WORK TO BE COMPLETED
Locate every line in the data below that contains the word "strips" and copy each of those lines.

------ PROVIDED DATA ------

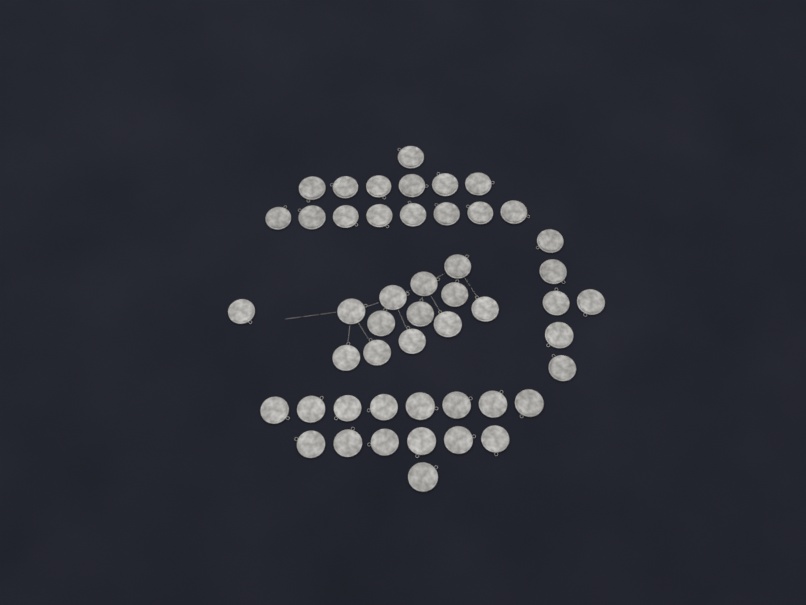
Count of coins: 49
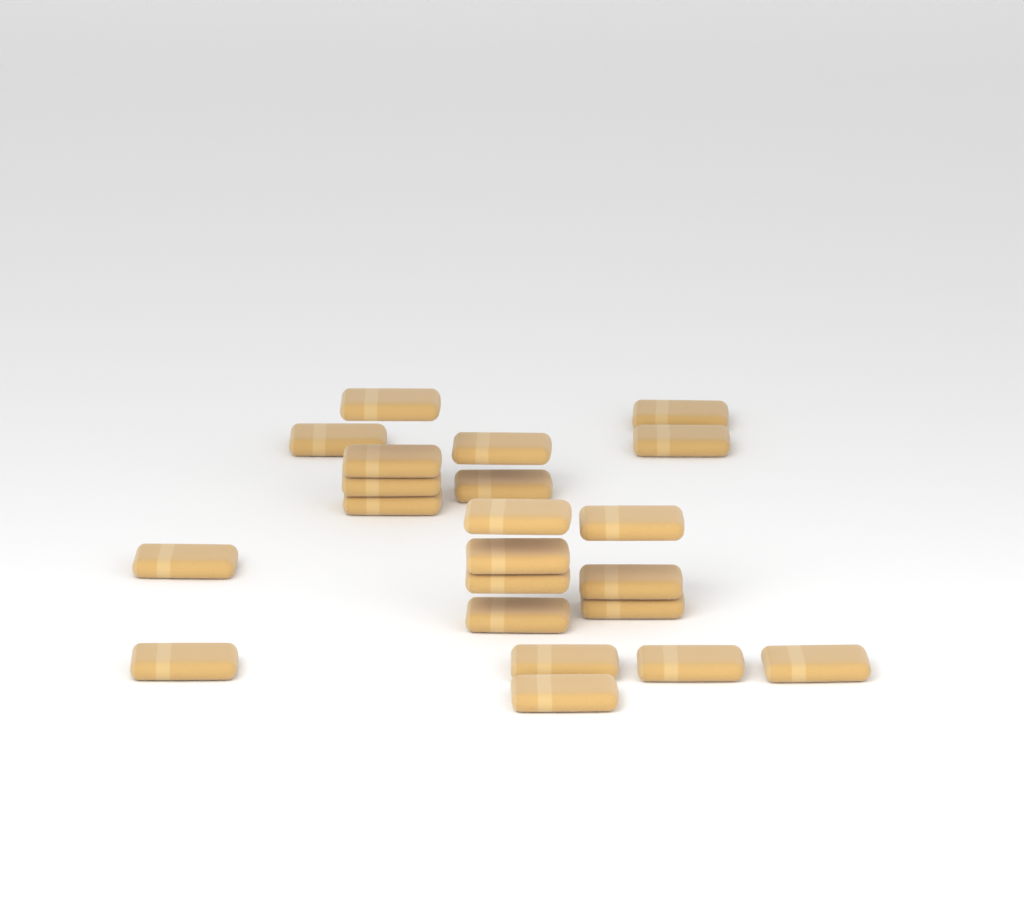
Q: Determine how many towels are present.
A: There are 22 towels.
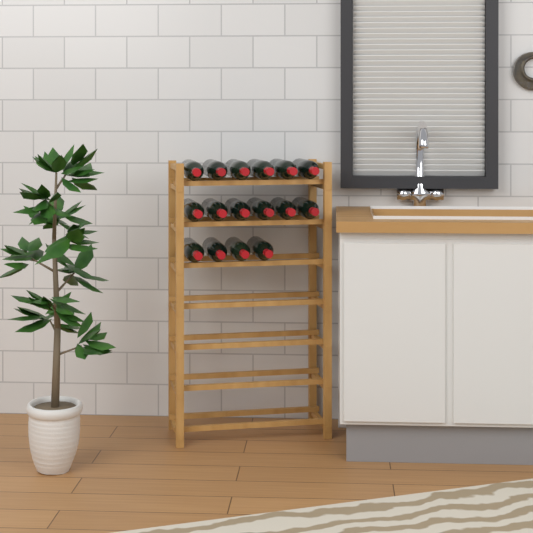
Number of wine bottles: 16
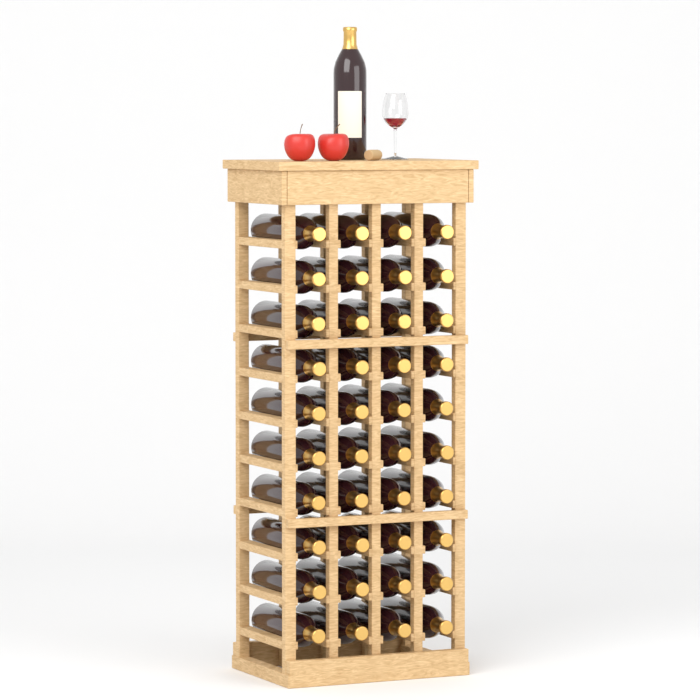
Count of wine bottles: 41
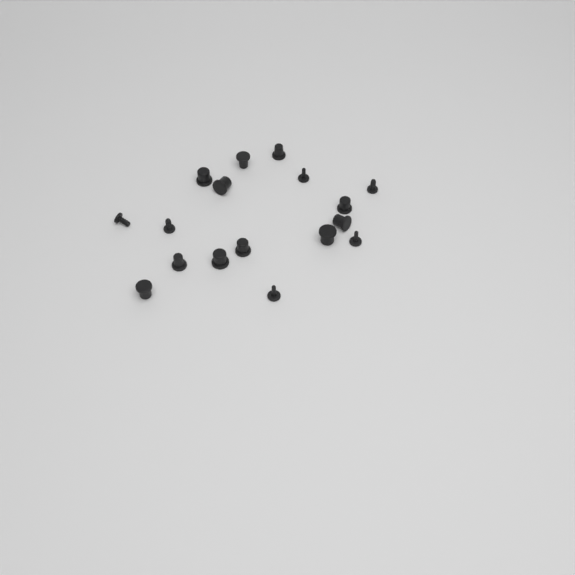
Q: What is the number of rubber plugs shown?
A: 17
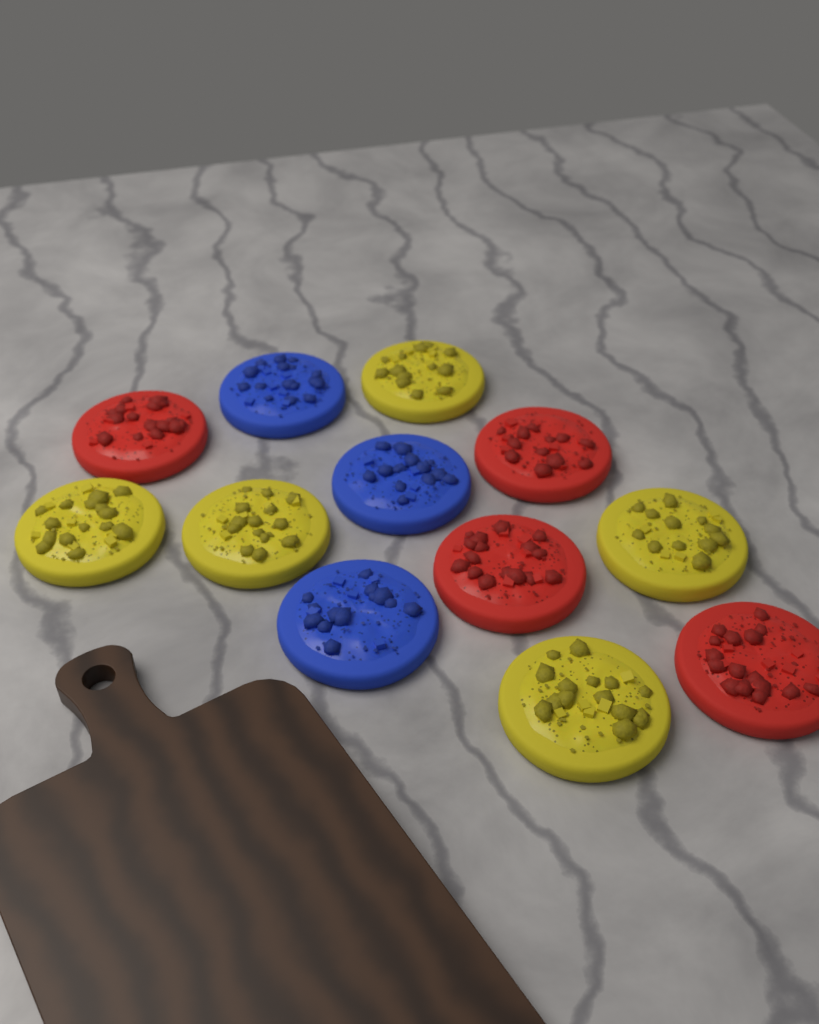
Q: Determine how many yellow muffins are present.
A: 5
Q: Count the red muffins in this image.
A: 4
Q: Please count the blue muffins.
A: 3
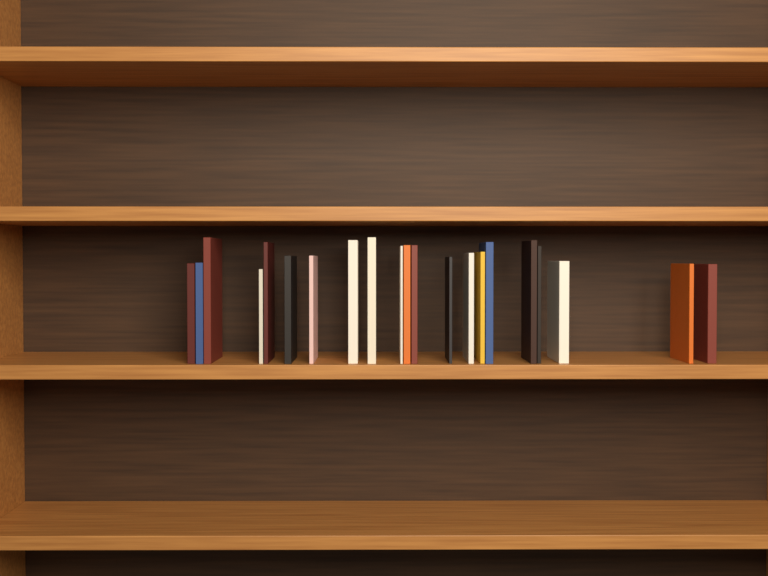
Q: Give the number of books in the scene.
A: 21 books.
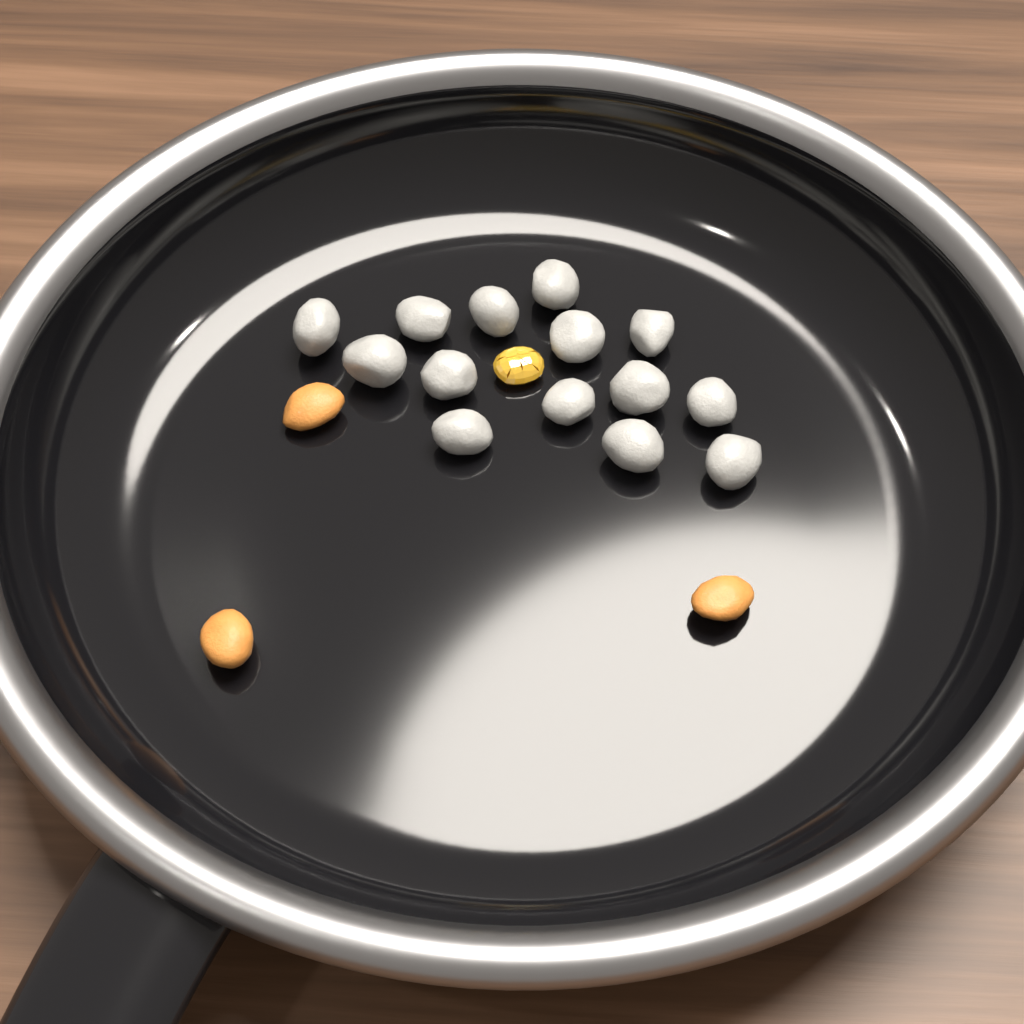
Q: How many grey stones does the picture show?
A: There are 14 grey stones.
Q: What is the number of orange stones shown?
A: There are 3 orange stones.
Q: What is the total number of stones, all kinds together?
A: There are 17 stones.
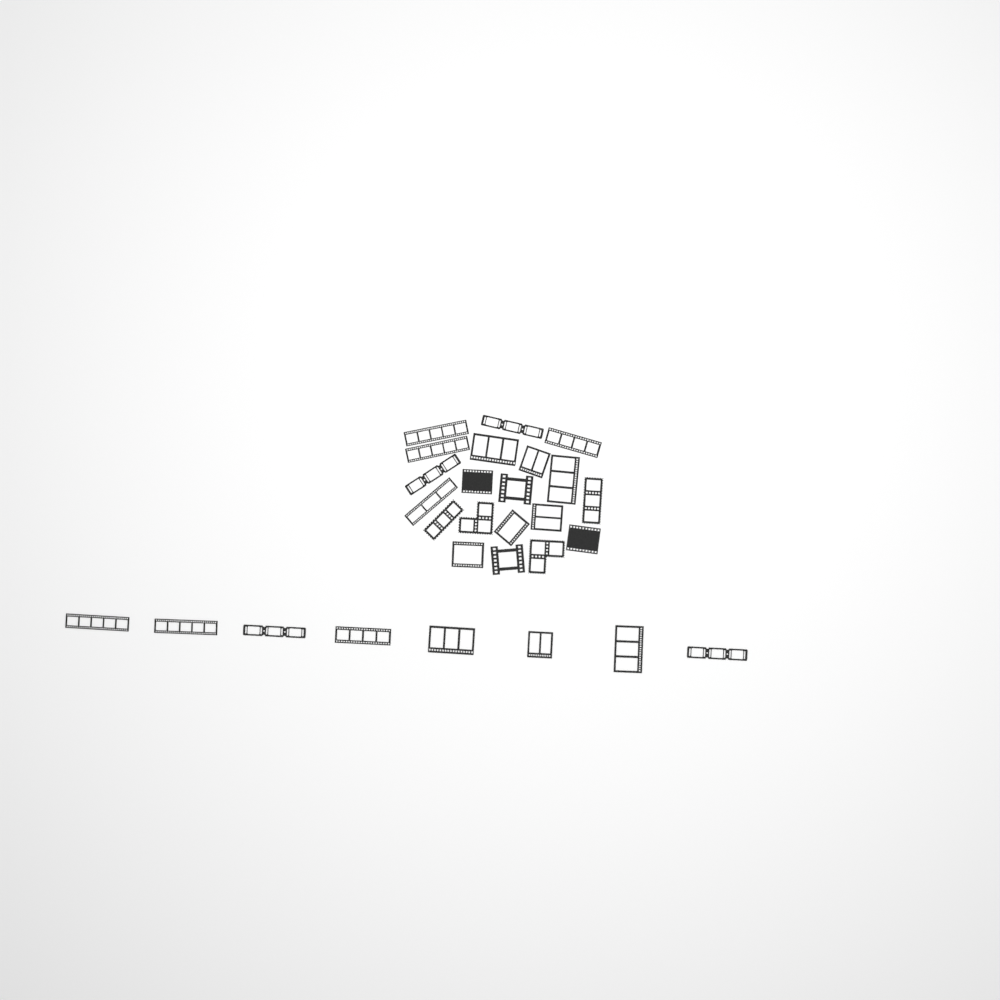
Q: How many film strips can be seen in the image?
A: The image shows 28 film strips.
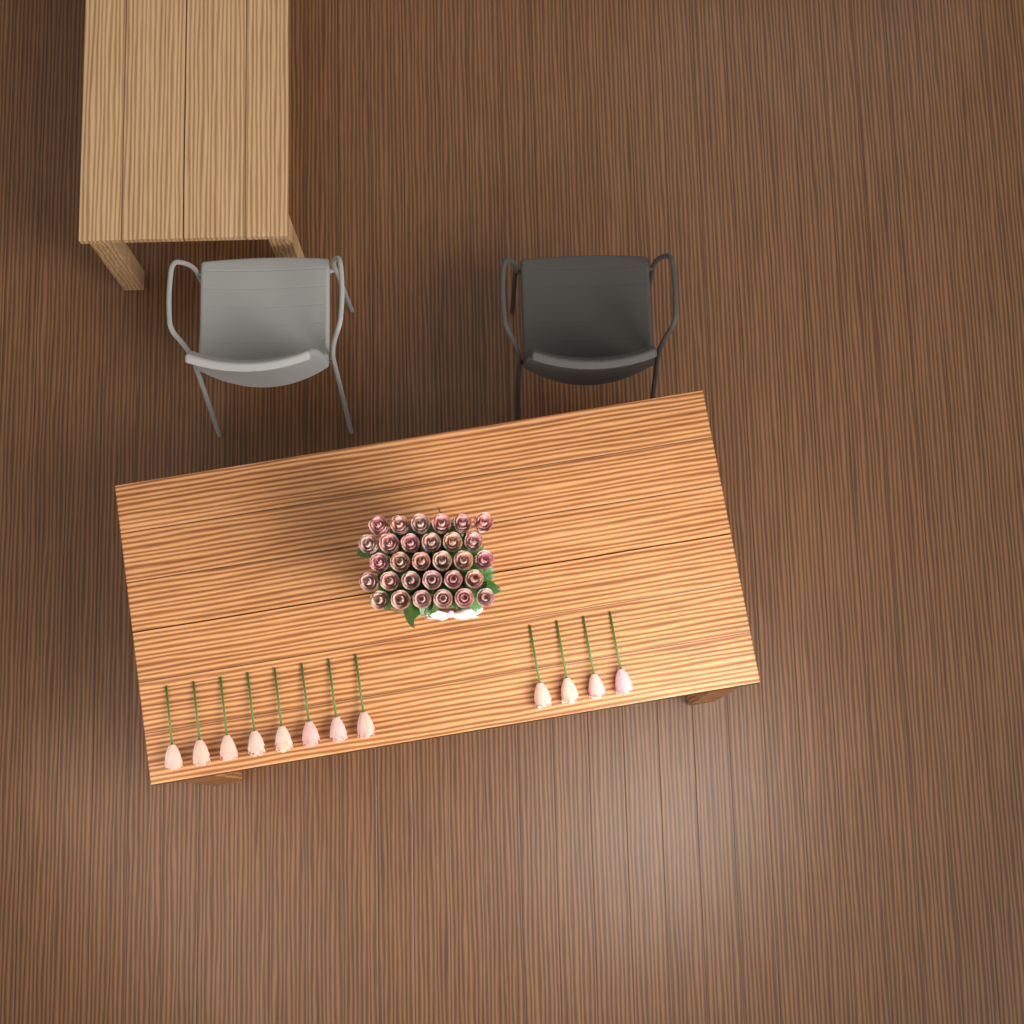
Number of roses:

------

WRITTEN REPLY
Q: How many film strips can be seen in the image?
A: The image shows 28 film strips.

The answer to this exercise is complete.